What the Paper Contributes
MetaWorld was designed to move meta-RL and multi-task RL beyond narrow task families. Instead of only varying a goal location inside one environment, it includes qualitatively different skills such as reaching, pushing, pick-place, opening doors, operating drawers, pressing buttons, inserting pegs, and opening windows.
The common evaluation modes are:
| Split | Purpose |
|---|---|
| ML1 | Few-shot adaptation within one task family |
| MT10 | Multi-task learning over 10 task families |
| MT50 | Multi-task learning over all 50 task families |
| ML10 | Meta-learning with held-out test tasks |
| ML45 | The harder meta-learning setting using 45 training tasks and held-out tasks |
The paper’s key point is that a method should not only learn a single manipulation skill. It should reuse structure across many related but distinct manipulation problems.
How to Use It
import metaworld
benchmark = metaworld.MT1("door-lock-v3")
env = benchmark.train_classes["door-lock-v3"]()
task = benchmark.train_tasks[0]
env.set_task(task)
obs = env.reset()
obs, reward, done, truncated, info = env.step(env.action_space.sample())
env.close()
For fair comparison, report the benchmark split, task list, seed, horizon, success definition, and whether evaluation uses state observations or rendered images.
Practical Usage Notes
“MetaWorld” is not a single setting. MT and ML splits answer different questions, and a custom four-task subset should not be compared as if it were MT50 or ML45.
For a clean report, include:
- exact task family names and version suffixes;
- MT or ML split, plus whether the run is a custom subset;
- observation type, action normalization, horizon, seed count, and success definition;
- per-task success in addition to the averaged score;
- whether the experiment is about multitask learning, meta-learning, or task/client heterogeneity.
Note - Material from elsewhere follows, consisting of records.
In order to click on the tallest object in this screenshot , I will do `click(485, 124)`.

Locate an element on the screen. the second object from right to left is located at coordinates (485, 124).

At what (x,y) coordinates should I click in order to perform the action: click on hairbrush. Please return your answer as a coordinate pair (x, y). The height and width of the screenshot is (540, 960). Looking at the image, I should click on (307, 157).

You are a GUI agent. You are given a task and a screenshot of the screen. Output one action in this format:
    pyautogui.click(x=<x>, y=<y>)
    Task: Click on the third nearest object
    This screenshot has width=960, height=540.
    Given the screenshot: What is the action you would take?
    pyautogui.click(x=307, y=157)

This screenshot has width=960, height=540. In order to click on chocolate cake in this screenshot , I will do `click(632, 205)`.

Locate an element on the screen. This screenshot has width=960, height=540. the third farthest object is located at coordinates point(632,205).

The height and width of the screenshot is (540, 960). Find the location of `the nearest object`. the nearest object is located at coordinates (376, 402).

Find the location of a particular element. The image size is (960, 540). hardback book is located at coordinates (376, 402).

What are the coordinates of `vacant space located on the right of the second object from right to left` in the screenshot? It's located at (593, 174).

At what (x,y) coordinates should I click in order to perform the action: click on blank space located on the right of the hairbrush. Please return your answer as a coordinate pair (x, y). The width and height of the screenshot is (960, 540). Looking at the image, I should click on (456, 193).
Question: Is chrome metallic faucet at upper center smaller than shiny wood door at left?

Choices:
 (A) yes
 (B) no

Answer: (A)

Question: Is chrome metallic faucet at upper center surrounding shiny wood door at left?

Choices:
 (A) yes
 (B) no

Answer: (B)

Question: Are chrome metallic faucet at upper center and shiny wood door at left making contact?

MetaWorld is also useful for federated or distributed-learning prototypes because task heterogeneity is controllable. But the claim should stay scoped: strong MetaWorld performance does not establish language grounding, photorealistic perception, or real-robot deployment.
When To Use It
Use MetaWorld when the experiment needs a clean multi-task manipulation testbed, task/client heterogeneity, policy adaptation, or quick simulation feedback.
It is a good middle ground between very small control tasks such as PushT and larger scene-rich benchmarks such as RoboCasa.
Limits
MetaWorld is not a language-rich VLA benchmark by default, and it is not a real-world dataset. It also does not capture the visual complexity of household scenes. Use it for controlled manipulation learning, not as the only proof of embodied intelligence.
Paper Source
This note was revised from the paper and its LaTeX source package: Meta-World: A Benchmark and Evaluation for Multi-Task and Meta Reinforcement Learning.